Le indagini sono state coordinate dalla Procura di Palermo e hanno permesso alle Fiamme gialle di denunciare 43 persone sospettate di far parte di una organizzazione criminale che faceva trasferimento fraudolento di valori, frode in commercio e frode fiscale. Le indagini hanno consentito di evidenziare l’interesse di “cosa nostra” nel settore dei distributori. Pur non essendo stata formulata alcuna contestazione per reati connessi alla criminalità organizzata, è emerso il ruolo importante ricoperto da persone vicine all’associazione criminale, come Cosimo Vernengo, già sottoposto alla misura di prevenzione della sorveglianza speciale con obbligo di soggiorno, che , insieme al fratello Giorgio, sarebbe stato il vero gestore dei distributori di carburante e la mente della frode.

Gli arrestati sono Danilo Lazzaretto, 36enne di Bagheria, e Rosario Montagna, 33enne di Palermo. Sono finiti ai domiciliari i palermitani Cosimo Vernengo, di 53, Giorgio Vernengo, di 35, e Natale Di Cristina, di 70. Analogo provvedimento per: Carmelo Munzone, 62enne di Catania; Filippo Tirendi, 74enne di Gravina di Catania; Alessandro Primo Tirendi, 35enne di Gravina di Catania; Eugenio Boscarino, 33enne di Mascali (Ct).

I finanzieri hanno sequestrato i distributori stradali di carburante che si trovano in via Roccella 161, in via Leonardo da Vinci 392, in viale Campania, in Corso Tukory 169, e in via Messina Marine 435.

Le indagini nascono da una verifica fiscale condotta nel 2013 dal gruppo della Guardia di finanza di Palermo nei confronti di uno dei distributori stradali coinvolti. Durante le attività ispettive i finanzieri hanno scoperto che il sistema di misurazione delle quantità erogate era stato manomesso, così da far apparire di aver venduto un numero di litri superiore rispetto a quello effettivamente consegnato al cliente.

Inoltre, nell’occasione è stata trovata un’importante documentazione che ha svelato l’esistenza di una vera e propria “centrale” criminale che si occupava della frode in commercio di carburanti e della frode fiscale. I successivi accertamenti hanno permesso di confermare l’esistenza di una associazione per delinquere che, attraverso la fittizia intestazione a prestanome di una serie di distributori, ha realizzato una grossa frode fiscale: sarebbero state emesse fatture per operazioni inesistenti per quasi 38 milioni di euro e, in conseguenza, è stato causato un danno allo Stato da mancato incasso di Iva per quasi 7 milioni di euro.

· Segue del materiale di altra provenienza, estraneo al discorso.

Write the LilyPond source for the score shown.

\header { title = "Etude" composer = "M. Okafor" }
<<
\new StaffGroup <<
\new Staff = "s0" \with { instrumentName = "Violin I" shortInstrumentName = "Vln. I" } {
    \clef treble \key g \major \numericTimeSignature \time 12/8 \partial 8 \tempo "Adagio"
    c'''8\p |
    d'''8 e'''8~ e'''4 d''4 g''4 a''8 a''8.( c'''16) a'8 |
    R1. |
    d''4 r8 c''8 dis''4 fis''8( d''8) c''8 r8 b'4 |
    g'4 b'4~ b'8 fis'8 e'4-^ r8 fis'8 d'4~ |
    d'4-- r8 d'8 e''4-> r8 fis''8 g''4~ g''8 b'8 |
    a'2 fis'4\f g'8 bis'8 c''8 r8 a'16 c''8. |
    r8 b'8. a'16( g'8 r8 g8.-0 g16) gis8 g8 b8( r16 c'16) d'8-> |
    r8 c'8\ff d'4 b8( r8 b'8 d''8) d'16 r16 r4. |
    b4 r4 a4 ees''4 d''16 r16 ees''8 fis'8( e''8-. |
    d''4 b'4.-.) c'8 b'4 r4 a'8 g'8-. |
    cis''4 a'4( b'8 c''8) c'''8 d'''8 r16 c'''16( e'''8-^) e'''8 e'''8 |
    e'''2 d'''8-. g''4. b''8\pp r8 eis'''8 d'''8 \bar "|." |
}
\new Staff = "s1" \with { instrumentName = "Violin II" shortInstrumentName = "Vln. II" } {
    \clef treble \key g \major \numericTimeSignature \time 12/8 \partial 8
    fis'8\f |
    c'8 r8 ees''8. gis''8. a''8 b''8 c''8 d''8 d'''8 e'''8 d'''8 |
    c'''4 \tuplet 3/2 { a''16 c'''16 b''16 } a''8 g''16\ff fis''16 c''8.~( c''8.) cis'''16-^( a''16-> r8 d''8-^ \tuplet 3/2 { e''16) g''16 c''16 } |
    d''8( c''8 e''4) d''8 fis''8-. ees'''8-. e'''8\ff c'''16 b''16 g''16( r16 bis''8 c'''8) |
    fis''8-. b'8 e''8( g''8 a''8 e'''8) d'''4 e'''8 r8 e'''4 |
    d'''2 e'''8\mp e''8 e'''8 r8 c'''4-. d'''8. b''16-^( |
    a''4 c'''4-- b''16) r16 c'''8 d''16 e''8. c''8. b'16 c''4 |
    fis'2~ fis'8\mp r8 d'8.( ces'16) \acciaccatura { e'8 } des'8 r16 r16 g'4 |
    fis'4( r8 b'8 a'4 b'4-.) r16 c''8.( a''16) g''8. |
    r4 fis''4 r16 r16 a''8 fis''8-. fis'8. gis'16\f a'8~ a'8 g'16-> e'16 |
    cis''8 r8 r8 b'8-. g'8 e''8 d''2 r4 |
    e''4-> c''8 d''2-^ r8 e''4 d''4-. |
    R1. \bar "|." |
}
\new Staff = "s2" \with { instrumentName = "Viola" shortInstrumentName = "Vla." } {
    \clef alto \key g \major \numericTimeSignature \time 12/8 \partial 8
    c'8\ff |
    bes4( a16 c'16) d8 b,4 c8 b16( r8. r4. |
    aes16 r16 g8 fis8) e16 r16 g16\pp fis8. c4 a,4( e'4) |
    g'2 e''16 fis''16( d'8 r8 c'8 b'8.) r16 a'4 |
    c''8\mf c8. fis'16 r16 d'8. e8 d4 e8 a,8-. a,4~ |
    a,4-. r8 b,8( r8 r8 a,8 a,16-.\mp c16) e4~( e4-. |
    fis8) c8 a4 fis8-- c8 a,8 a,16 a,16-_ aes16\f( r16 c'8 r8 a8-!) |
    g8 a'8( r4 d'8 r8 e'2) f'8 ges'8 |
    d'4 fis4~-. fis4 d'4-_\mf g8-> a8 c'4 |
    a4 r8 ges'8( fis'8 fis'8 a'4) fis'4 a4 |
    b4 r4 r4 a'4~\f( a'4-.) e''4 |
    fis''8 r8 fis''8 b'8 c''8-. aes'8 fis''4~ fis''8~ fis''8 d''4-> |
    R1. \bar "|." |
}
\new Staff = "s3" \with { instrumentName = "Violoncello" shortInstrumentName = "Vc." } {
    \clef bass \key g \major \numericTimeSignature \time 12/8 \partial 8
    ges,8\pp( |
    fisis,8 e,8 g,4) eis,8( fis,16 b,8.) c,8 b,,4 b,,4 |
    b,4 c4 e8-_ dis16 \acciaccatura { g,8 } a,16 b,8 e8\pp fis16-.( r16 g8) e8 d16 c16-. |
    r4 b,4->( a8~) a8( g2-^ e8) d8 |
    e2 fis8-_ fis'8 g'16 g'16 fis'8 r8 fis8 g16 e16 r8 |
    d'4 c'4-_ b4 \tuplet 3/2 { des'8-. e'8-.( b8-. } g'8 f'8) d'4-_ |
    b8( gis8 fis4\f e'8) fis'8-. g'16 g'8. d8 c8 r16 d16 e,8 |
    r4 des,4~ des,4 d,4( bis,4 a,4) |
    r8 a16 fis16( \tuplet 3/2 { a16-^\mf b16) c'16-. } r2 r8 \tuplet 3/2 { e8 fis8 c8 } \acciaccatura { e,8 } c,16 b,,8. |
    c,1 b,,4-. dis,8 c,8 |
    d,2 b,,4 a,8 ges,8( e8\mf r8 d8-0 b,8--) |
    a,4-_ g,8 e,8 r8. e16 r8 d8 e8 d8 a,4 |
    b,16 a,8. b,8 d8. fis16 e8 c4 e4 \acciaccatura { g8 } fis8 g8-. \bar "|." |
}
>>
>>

Inoltre, i finanzieri hanno verificato anche una evasione delle imposte dovute su carburanti e lubrificanti per circa 2,5 milioni di euro, realizzata attraverso l’alterazione dei misuratori degli impianti di distribuzione, l’importazione illecita di olio lubrificante dall’Albania e la vendita di gasolio destinato al rifornimento delle navi (che è esente da accisa) come normale carburante per autotrazione.